CHIETI. Calci, pugni e bottigliate tornano a macchiare la movida di Chieti Scalo. Se non fossero arrivati i carabinieri del Radiomobile, avrebbe potuto avere conseguenze molto gravi la maxi rissa scoppiata nella notte tra sabato e domenica in viale Benedetto Croce, nella zona dei locali. Almeno una quindicina di giovani se le stava dando di santa ragione all’esterno della Galleria Scalo. L’intervento tempestivo dei militari dell’Arma ha avuto un duplice effetto: interrompere la zuffa e bloccare due responsabili dell’ennesimo episodio di violenza che fa accendere di nuovo i riflettori sulle pericolose storture del divertimento notturno, un tema già più volte affrontato in prefettura durante il comitato provinciale per l’ordine e la sicurezza pubblica. Un giovane di 17 anni e un amico di 20, entrambi pescaresi, verranno denunciati – rispettivamente alla procura dei minorenni dell’Aquila e a quella di Chieti – per una sfilza di reati: rissa, minaccia, oltraggio e resistenza a pubblico ufficiale.
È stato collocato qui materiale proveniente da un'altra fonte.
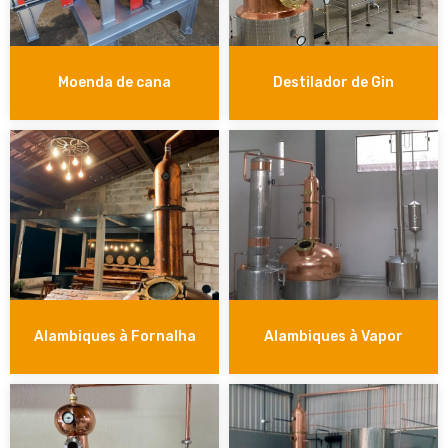
Moenda de cana
Destilador de Gin
Alambiques à Fornalha
Alambiques à Vapor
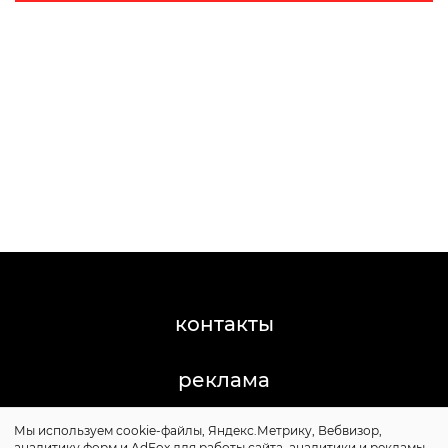
контакты
реклама
Мы используем cookie-файлы, Яндекс.Метрику, Вебвизор,
©2011-2026 Posta-Magazine
аналитику форм и AdFox для работы сайта, аналитики и рекламы.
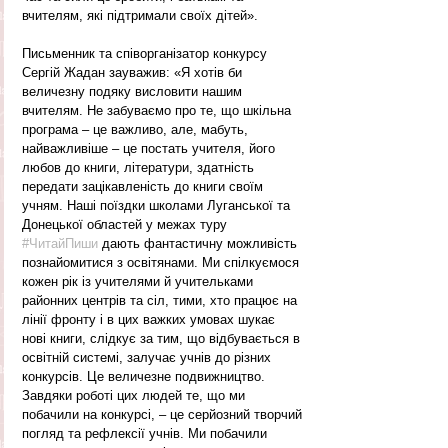
вчителям, які підтримали своїх дітей».
Письменник та співорганізатор конкурсу 
Сергій Жадан зауважив: «Я хотів би 
величезну подяку висловити нашим 
вчителям. Не забуваємо про те, що шкільна 
програма – це важливо, але, мабуть, 
найважливіше – це постать учителя, його 
любов до книги, літератури, здатність 
передати зацікавленість до книги своїм 
учням. Наші поїздки школами Луганської та 
Донецької областей у межах туру 
#ЧитайПиши
 дають фантастичну можливість 
познайомитися з освітянами. Ми спілкуємося 
кожен рік із учителями й учительками 
районних центрів та сіл, тими, хто працює на 
лінії фронту і в цих важких умовах шукає 
нові книги, слідкує за тим, що відбувається в 
освітній системі, залучає учнів до різних 
конкурсів. Це величезне подвижництво. 
Завдяки роботі цих людей те, що ми 
побачили на конкурсі, – це серйозний творчий 
погляд та рефлексії учнів. Ми побачили 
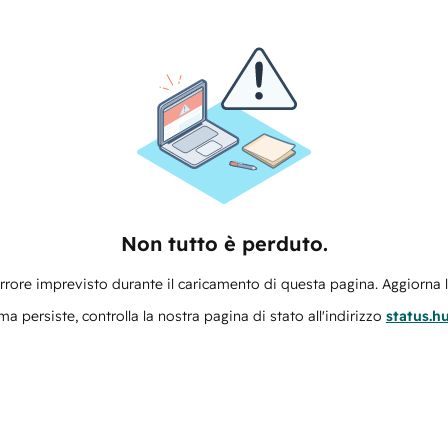
Non tutto è perduto.
errore imprevisto durante il caricamento di questa pagina. Aggiorna 
ma persiste, controlla la nostra pagina di stato all'indirizzo
status.h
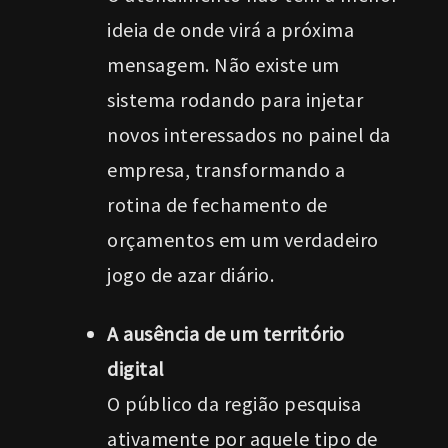
ideia de onde virá a próxima
mensagem. Não existe um
sistema rodando para injetar
novos interessados no painel da
empresa, transformando a
rotina de fechamento de
orçamentos em um verdadeiro
jogo de azar diário.
A ausência de um território
digital
O público da região pesquisa
ativamente por aquele tipo de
L’allarme scatta verso le 2. Difficile dire quale sia la scintilla che accende la rissa nei pressi del pub Ride ’n’ Roll, all’incrocio con via Penne. O se a fronteggiarsi siano due fazioni ben distinte. Oppure – anche questa è solo un’ipotesi – se sia partito una sorta di tutti contro tutti. In ogni caso è molto probabile che, come è accaduto in circostanze analoghe nel recente passato, l’eccesso di alcol abbia contribuito ad alzare i toni. Il gruppo di giovani, piuttosto nutrito, comincia a picchiarsi in modo selvaggio, utilizzando anche bottiglie di vetro. All’arrivo della pattuglia, con sirene e lampeggianti accesi, è un fuggi fuggi generale. Alcuni ragazzi, pur di fare perdere le loro tracce, scavalcano la recinzione della ferrovia e scappano accanto ai binari. Ma i carabinieri della sezione Radiomobile della compagnia teatina riescono a fermare due dei protagonisti della zuffa.
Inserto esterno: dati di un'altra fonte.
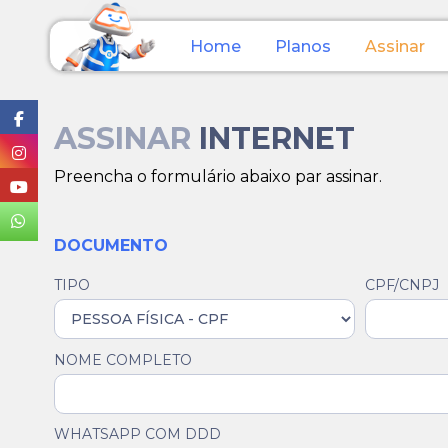
Home
Planos
Assinar
ASSINAR
INTERNET
Preencha o formulário abaixo par assinar.
DOCUMENTO
TIPO
CPF/CNPJ
NOME COMPLETO
WHATSAPP COM DDD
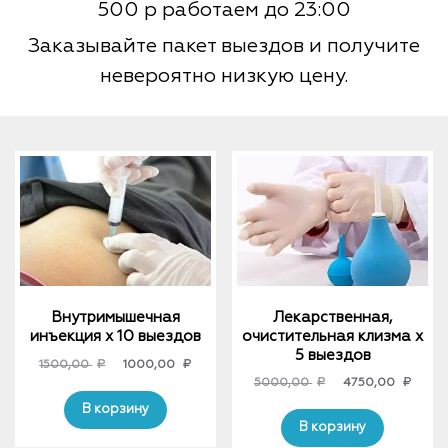
500 р работаем до 23:00
Заказывайте пакет выездов и получите
невероятно низкую цену.
Внутримышечная
Лекарственная,
инъекция х 10 выездов
очистительная клизма x
5 выездов
Original
Current
1500,00
₽
1000,00
₽
Original
Curre
5000,00
₽
4750,00
₽
price
price
price
price
was:
is:
В корзину
was:
is:
В корзину
1500,00 ₽.
1000,00 ₽.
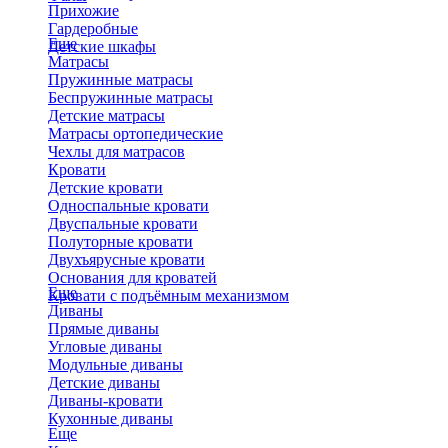
Прихожие
Гардеробные
Еще
Детские шкафы
Матрасы
Пружинные матрасы
Беспружинные матрасы
Детские матрасы
Матрасы ортопедические
Чехлы для матрасов
Кровати
Детские кровати
Односпальные кровати
Двуспальные кровати
Полуторные кровати
Двухъярусные кровати
Основания для кроватей
Еще
Кровати с подъёмным механизмом
Диваны
Прямые диваны
Угловые диваны
Модульные диваны
Детские диваны
Диваны-кровати
Кухонные диваны
Еще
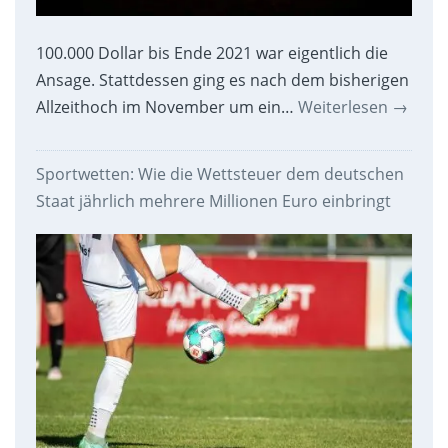
100.000 Dollar bis Ende 2021 war eigentlich die
Ansage. Stattdessen ging es nach dem bisherigen
Allzeithoch im November um ein…
Weiterlesen
→
Sportwetten: Wie die Wettsteuer dem deutschen
Staat jährlich mehrere Millionen Euro einbringt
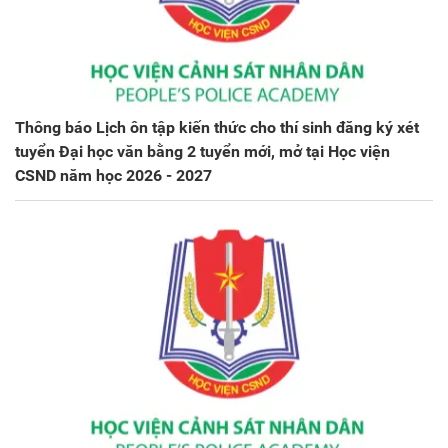
Thông báo Lịch ôn tập kiến thức cho thí sinh đăng ký xét
tuyển Đại học văn bằng 2 tuyển mới, mở tại Học viện
CSND năm học 2026 - 2027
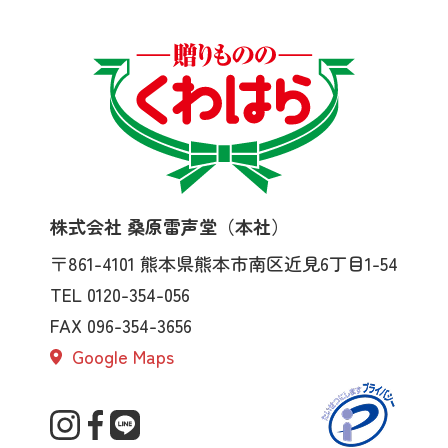
株式会社 桑原雷声堂（本社）
〒861-4101
熊本県熊本市南区近見6丁目1-54
TEL 0120-354-056
FAX 096-354-3656
Google Maps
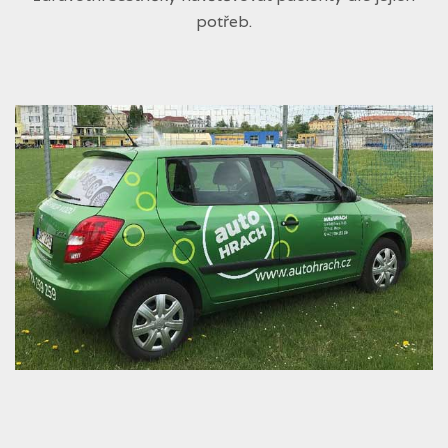
potřeb.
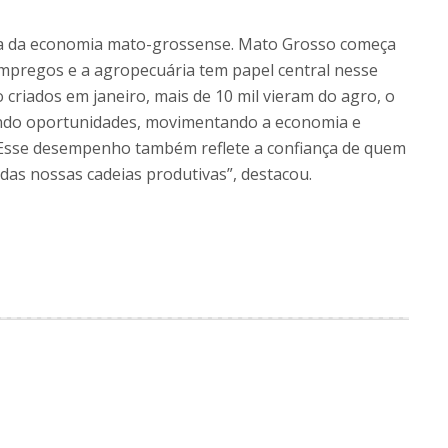
ça da economia mato-grossense. Mato Grosso começa
mpregos e a agropecuária tem papel central nesse
 criados em janeiro, mais de 10 mil vieram do agro, o
ndo oportunidades, movimentando a economia e
 Esse desempenho também reflete a confiança de quem
das nossas cadeias produtivas”, destacou.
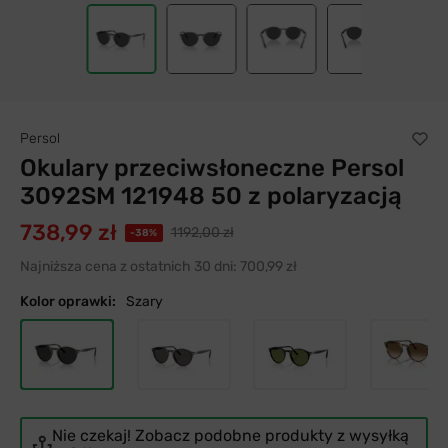
Persol
Okulary przeciwsłoneczne Persol
3092SM 121948 50 z polaryzacją
738,99 zł
1192,00 zł
-38%
Najniższa cena z ostatnich 30 dni:
700,99 zł
Kolor oprawki:
Szary
Nie czekaj! Zobacz podobne produkty z wysyłką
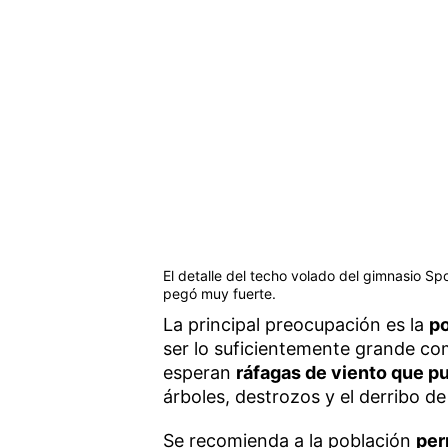
El detalle del techo volado del gimnasio S
pegó muy fuerte.
La principal preocupación es la
po
ser lo suficientemente grande co
esperan
ráfagas de viento que p
árboles, destrozos y el derribo de 
Se recomienda a la población
per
La coppia di amici, una volta bloccata, inizia ad assumere un atteggiamento di sfida nei confronti dei militari: come se non bastasse la resistenza fisica, volano anche insulti e minacce. È logicamente impossibile, in un contesto del genere, anche solo ipotizzare i motivi alla base della violenza.
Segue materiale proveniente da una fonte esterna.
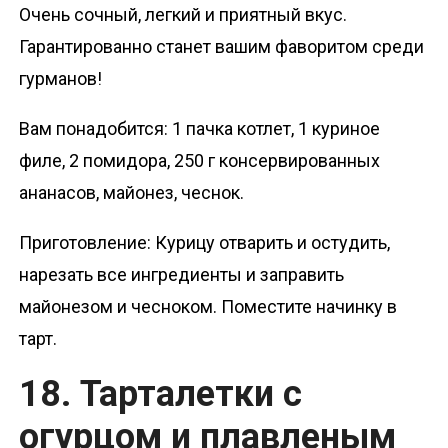
Очень сочный, легкий и приятный вкус.
Гарантированно станет вашим фаворитом среди
гурманов!
Вам понадобится: 1 пачка котлет, 1 куриное
филе, 2 помидора, 250 г консервированных
ананасов, майонез, чеснок.
Приготовление: Курицу отварить и остудить,
нарезать все ингредиенты и заправить
майонезом и чесноком. Поместите начинку в
тарт.
18. Тарталетки с
огурцом и плавленым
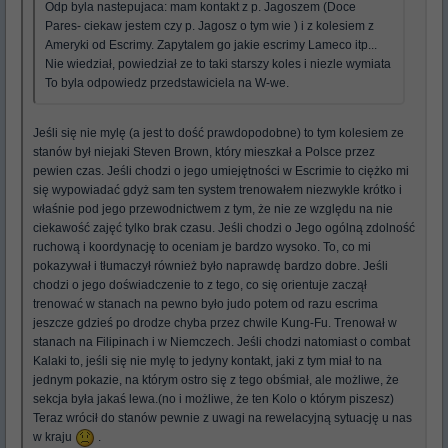
Odp byla nastepujaca: mam kontakt z p. Jagoszem (Doce
Pares- ciekaw jestem czy p. Jagosz o tym wie ) i z kolesiem z
Ameryki od Escrimy. Zapytalem go jakie escrimy Lameco itp...
Nie wiedział, powiedział ze to taki starszy koles i niezle wymiata
To byla odpowiedz przedstawiciela na W-we.
Jeśli się nie mylę (a jest to dość prawdopodobne) to tym kolesiem ze
stanów był niejaki Steven Brown, który mieszkał a Polsce przez
pewien czas. Jeśli chodzi o jego umiejętności w Escrimie to ciężko mi
się wypowiadać gdyż sam ten system trenowałem niezwykle krótko i
właśnie pod jego przewodnictwem z tym, że nie ze względu na nie
ciekawość zajęć tylko brak czasu. Jeśli chodzi o Jego ogólną zdolność
ruchową i koordynację to oceniam je bardzo wysoko. To, co mi
pokazywał i tłumaczył również było naprawdę bardzo dobre. Jeśli
chodzi o jego doświadczenie to z tego, co się orientuje zaczął
trenować w stanach na pewno było judo potem od razu escrima
jeszcze gdzieś po drodze chyba przez chwile Kung-Fu. Trenował w
stanach na Filipinach i w Niemczech. Jeśli chodzi natomiast o combat
Kalaki to, jeśli się nie mylę to jedyny kontakt, jaki z tym miał to na
jednym pokazie, na którym ostro się z tego obśmiał, ale możliwe, że
sekcja była jakaś lewa.(no i możliwe, że ten Kolo o którym piszesz)
Teraz wrócił do stanów pewnie z uwagi na rewelacyjną sytuację u nas
w kraju
.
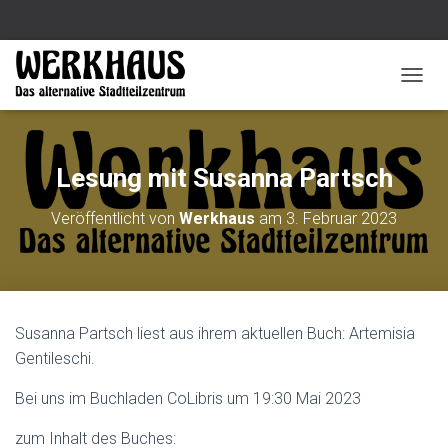
N
A
V
I
G
Lesung mit Susanna Partsch
A
T
Veröffentlicht von
Werkhaus
am
3. Februar 2023
I
O
N
U
M
S
Susanna Partsch liest aus ihrem aktuellen Buch: Artemisia
C
H
Gentileschi.
A
L
Bei uns im Buchladen CoLibris um 19:30 Mai 2023
T
E
zum Inhalt des Buches:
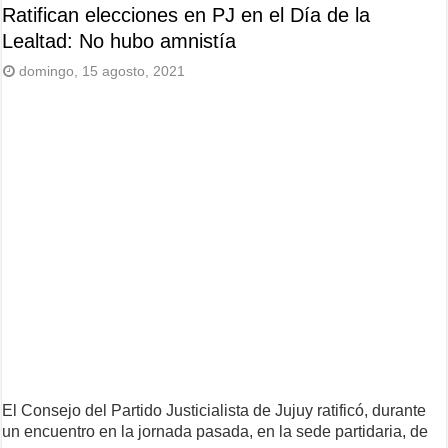
Ratifican elecciones en PJ en el Día de la
Lealtad: No hubo amnistía
domingo, 15 agosto, 2021
El Consejo del Partido Justicialista de Jujuy ratificó, durante
un encuentro en la jornada pasada, en la sede partidaria, de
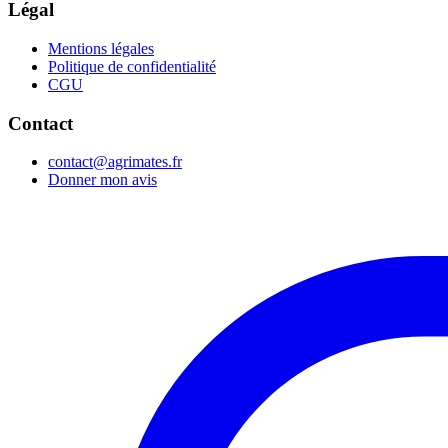
Légal
Mentions légales
Politique de confidentialité
CGU
Contact
contact@agrimates.fr
Donner mon avis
La nottata dei due ragazzi, visibilmente ubriachi, termina nella vicina caserma dell’Arma di via Ricciardi. Nonostante la giovane età, entrambi sono finiti più volte nei guai per motivi giudiziari e sono rimasti coinvolti anche in episodi simili. Fino a ieri sera, al pronto soccorso di Chieti non erano arrivati pazienti con ferite riconducibili alla rissa. Adesso si indaga per identificare gli altri violenti.